You Need to Convince the Funders
Posted on March 1, 2006
Stephen Moore (bio) and Peter Mangione (bio) state that you need strong rationale when proposing a new measure to a funding agency.
Mangione: Whenever you propose something to a funder that involves the use of a measure that's going to be created as part of the funding, I think you're at a disadvantage. Funders want to go with the tried and true generally. That's their attitude. Unless you're in that fortunate circumstance where you find a funder who wants to create something new.
But usually, most funders are conservative. They want something that has some proven track record with it, and they want to see research build on existing research. Unless you can use that theory and conceptual basis as your basis for building on existing research, I don't think you can make a very strong argument for the new measure.

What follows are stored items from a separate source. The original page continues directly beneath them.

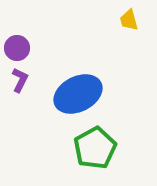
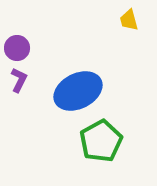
purple L-shape: moved 1 px left
blue ellipse: moved 3 px up
green pentagon: moved 6 px right, 7 px up
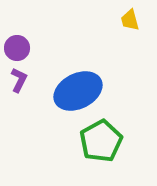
yellow trapezoid: moved 1 px right
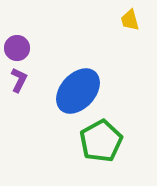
blue ellipse: rotated 21 degrees counterclockwise
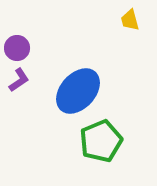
purple L-shape: rotated 30 degrees clockwise
green pentagon: rotated 6 degrees clockwise
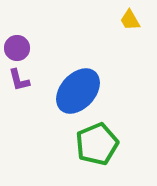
yellow trapezoid: rotated 15 degrees counterclockwise
purple L-shape: rotated 110 degrees clockwise
green pentagon: moved 4 px left, 3 px down
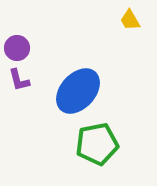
green pentagon: rotated 12 degrees clockwise
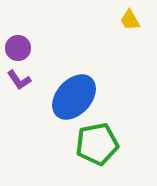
purple circle: moved 1 px right
purple L-shape: rotated 20 degrees counterclockwise
blue ellipse: moved 4 px left, 6 px down
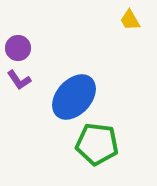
green pentagon: rotated 18 degrees clockwise
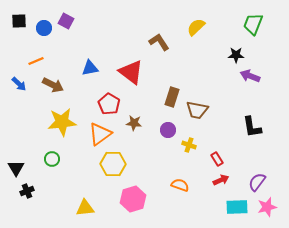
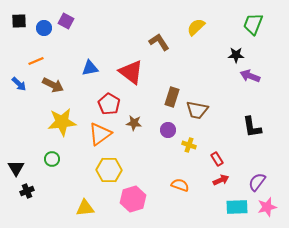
yellow hexagon: moved 4 px left, 6 px down
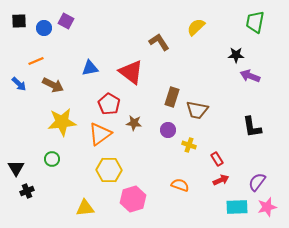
green trapezoid: moved 2 px right, 2 px up; rotated 10 degrees counterclockwise
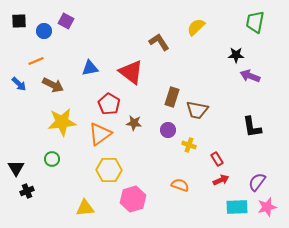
blue circle: moved 3 px down
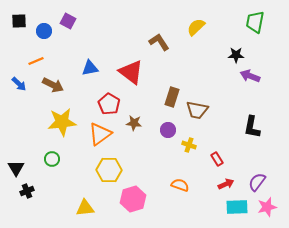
purple square: moved 2 px right
black L-shape: rotated 20 degrees clockwise
red arrow: moved 5 px right, 4 px down
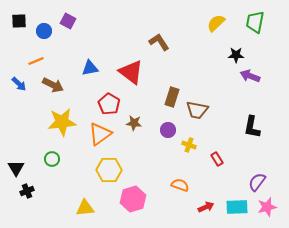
yellow semicircle: moved 20 px right, 4 px up
red arrow: moved 20 px left, 23 px down
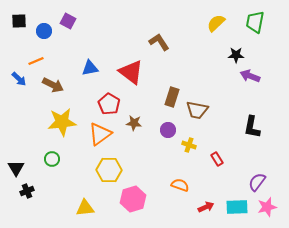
blue arrow: moved 5 px up
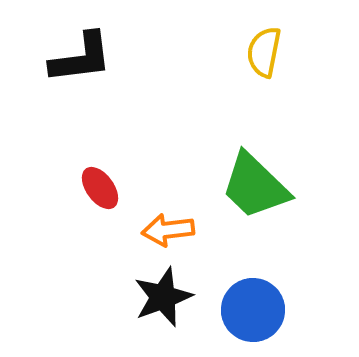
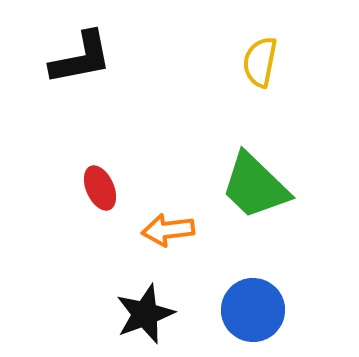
yellow semicircle: moved 4 px left, 10 px down
black L-shape: rotated 4 degrees counterclockwise
red ellipse: rotated 12 degrees clockwise
black star: moved 18 px left, 17 px down
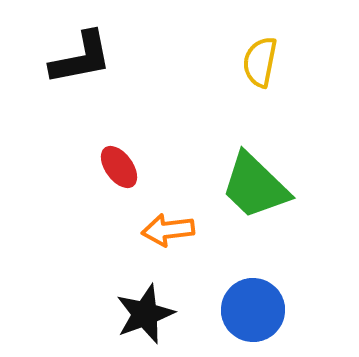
red ellipse: moved 19 px right, 21 px up; rotated 12 degrees counterclockwise
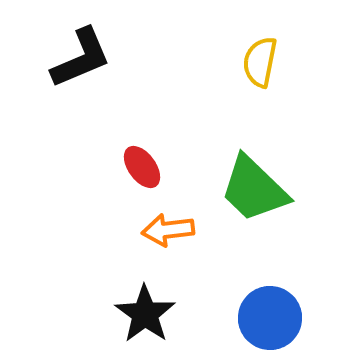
black L-shape: rotated 12 degrees counterclockwise
red ellipse: moved 23 px right
green trapezoid: moved 1 px left, 3 px down
blue circle: moved 17 px right, 8 px down
black star: rotated 16 degrees counterclockwise
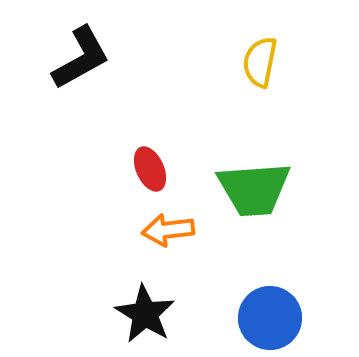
black L-shape: rotated 6 degrees counterclockwise
red ellipse: moved 8 px right, 2 px down; rotated 12 degrees clockwise
green trapezoid: rotated 48 degrees counterclockwise
black star: rotated 4 degrees counterclockwise
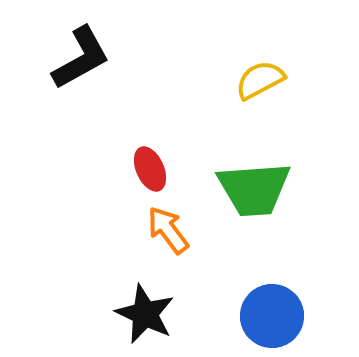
yellow semicircle: moved 18 px down; rotated 51 degrees clockwise
orange arrow: rotated 60 degrees clockwise
black star: rotated 6 degrees counterclockwise
blue circle: moved 2 px right, 2 px up
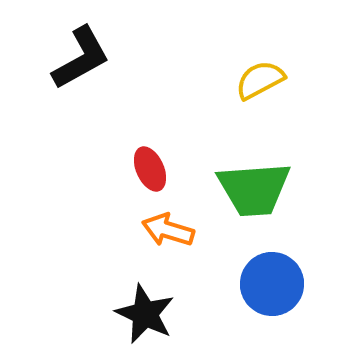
orange arrow: rotated 36 degrees counterclockwise
blue circle: moved 32 px up
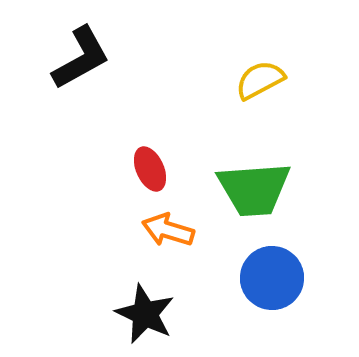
blue circle: moved 6 px up
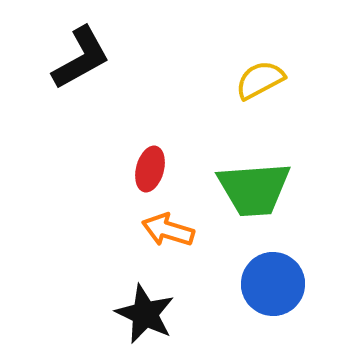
red ellipse: rotated 39 degrees clockwise
blue circle: moved 1 px right, 6 px down
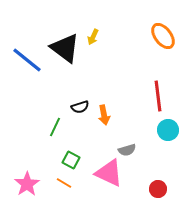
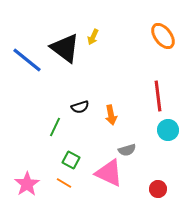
orange arrow: moved 7 px right
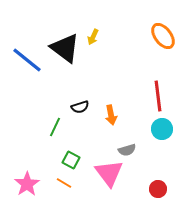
cyan circle: moved 6 px left, 1 px up
pink triangle: rotated 28 degrees clockwise
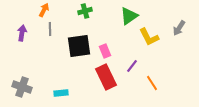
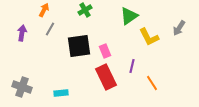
green cross: moved 1 px up; rotated 16 degrees counterclockwise
gray line: rotated 32 degrees clockwise
purple line: rotated 24 degrees counterclockwise
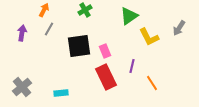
gray line: moved 1 px left
gray cross: rotated 30 degrees clockwise
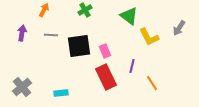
green triangle: rotated 48 degrees counterclockwise
gray line: moved 2 px right, 6 px down; rotated 64 degrees clockwise
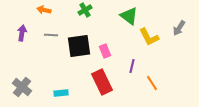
orange arrow: rotated 104 degrees counterclockwise
red rectangle: moved 4 px left, 5 px down
gray cross: rotated 12 degrees counterclockwise
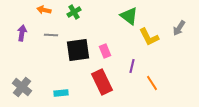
green cross: moved 11 px left, 2 px down
black square: moved 1 px left, 4 px down
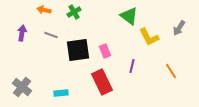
gray line: rotated 16 degrees clockwise
orange line: moved 19 px right, 12 px up
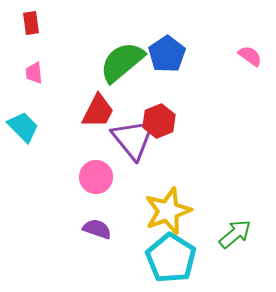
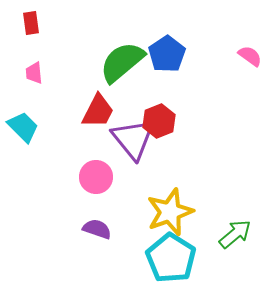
yellow star: moved 2 px right, 1 px down
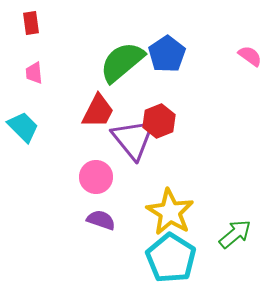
yellow star: rotated 21 degrees counterclockwise
purple semicircle: moved 4 px right, 9 px up
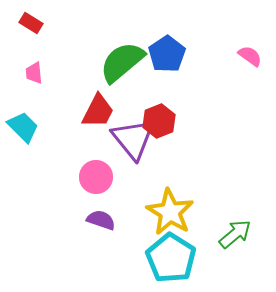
red rectangle: rotated 50 degrees counterclockwise
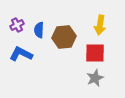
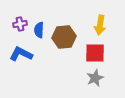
purple cross: moved 3 px right, 1 px up; rotated 16 degrees clockwise
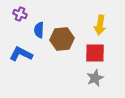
purple cross: moved 10 px up; rotated 32 degrees clockwise
brown hexagon: moved 2 px left, 2 px down
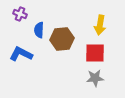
gray star: rotated 18 degrees clockwise
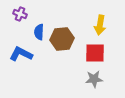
blue semicircle: moved 2 px down
gray star: moved 1 px left, 1 px down
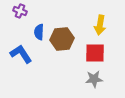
purple cross: moved 3 px up
blue L-shape: rotated 30 degrees clockwise
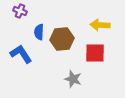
yellow arrow: rotated 84 degrees clockwise
gray star: moved 21 px left; rotated 24 degrees clockwise
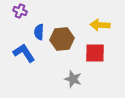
blue L-shape: moved 3 px right, 1 px up
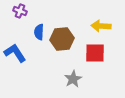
yellow arrow: moved 1 px right, 1 px down
blue L-shape: moved 9 px left
gray star: rotated 24 degrees clockwise
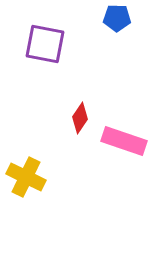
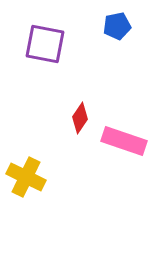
blue pentagon: moved 8 px down; rotated 12 degrees counterclockwise
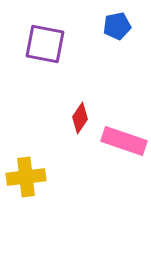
yellow cross: rotated 33 degrees counterclockwise
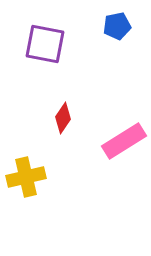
red diamond: moved 17 px left
pink rectangle: rotated 51 degrees counterclockwise
yellow cross: rotated 6 degrees counterclockwise
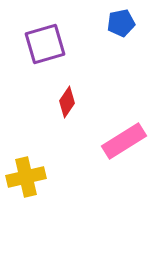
blue pentagon: moved 4 px right, 3 px up
purple square: rotated 27 degrees counterclockwise
red diamond: moved 4 px right, 16 px up
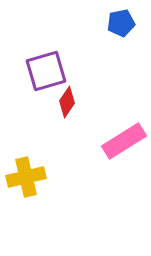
purple square: moved 1 px right, 27 px down
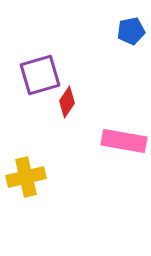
blue pentagon: moved 10 px right, 8 px down
purple square: moved 6 px left, 4 px down
pink rectangle: rotated 42 degrees clockwise
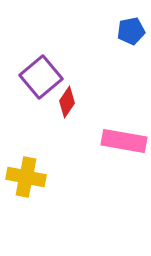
purple square: moved 1 px right, 2 px down; rotated 24 degrees counterclockwise
yellow cross: rotated 24 degrees clockwise
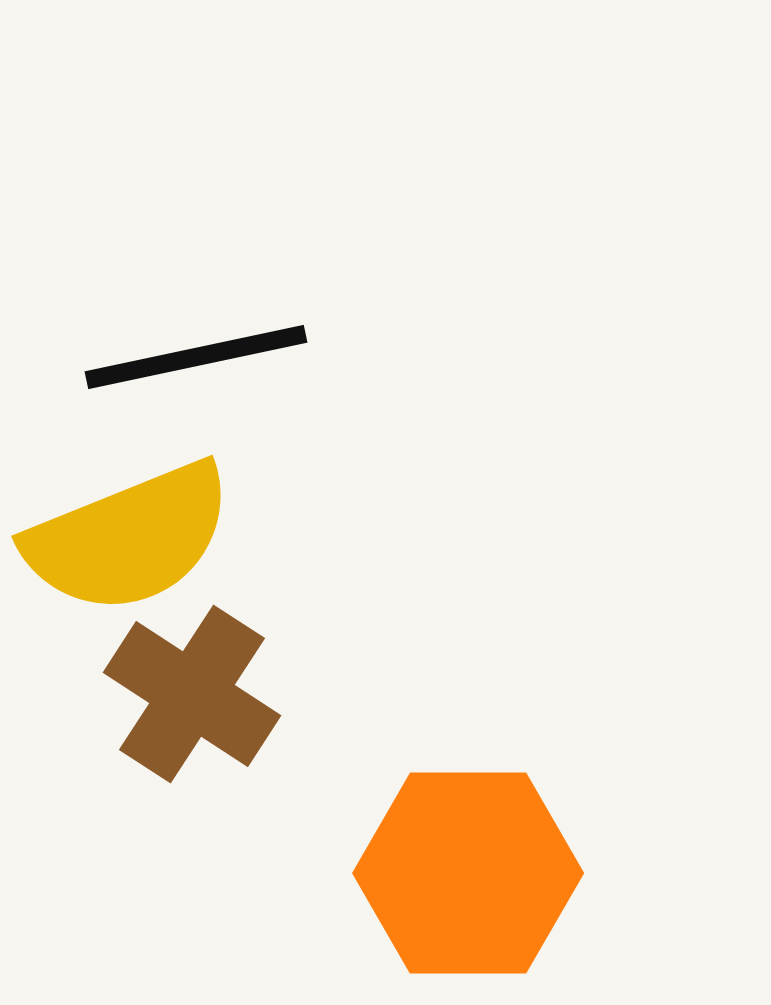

If you're going to make an argument to a funder of 'I need this new measure,' you better have a pretty good rationale built up based on existing data and existing theory for the reason why you need this measure and how it would flow from the theory. I think that kind of thoughtful approach will get funders to consider you more seriously if you are going to develop a new measure.
Moore: Very often in behavioral research there are measures of interest, theoretical measures of interest, that are not well measured by existing instruments, so when you're competing for the grant you can always propose to use the standard instruments, but if you're experienced with this sort of collaborative logic of assessment that we're describing and can say to the funder in your proposal that there are a couple of areas here about which you have research questions that are not well-measured by traditional devices. We propose that in addition to using the standard methodology, we will, as an adjunct, create this measure to specifically focus on this research question. Then that is a distinct advantage, at least potentially, in getting funded for that grant.
Excerpted from interview with researchers in April 2005.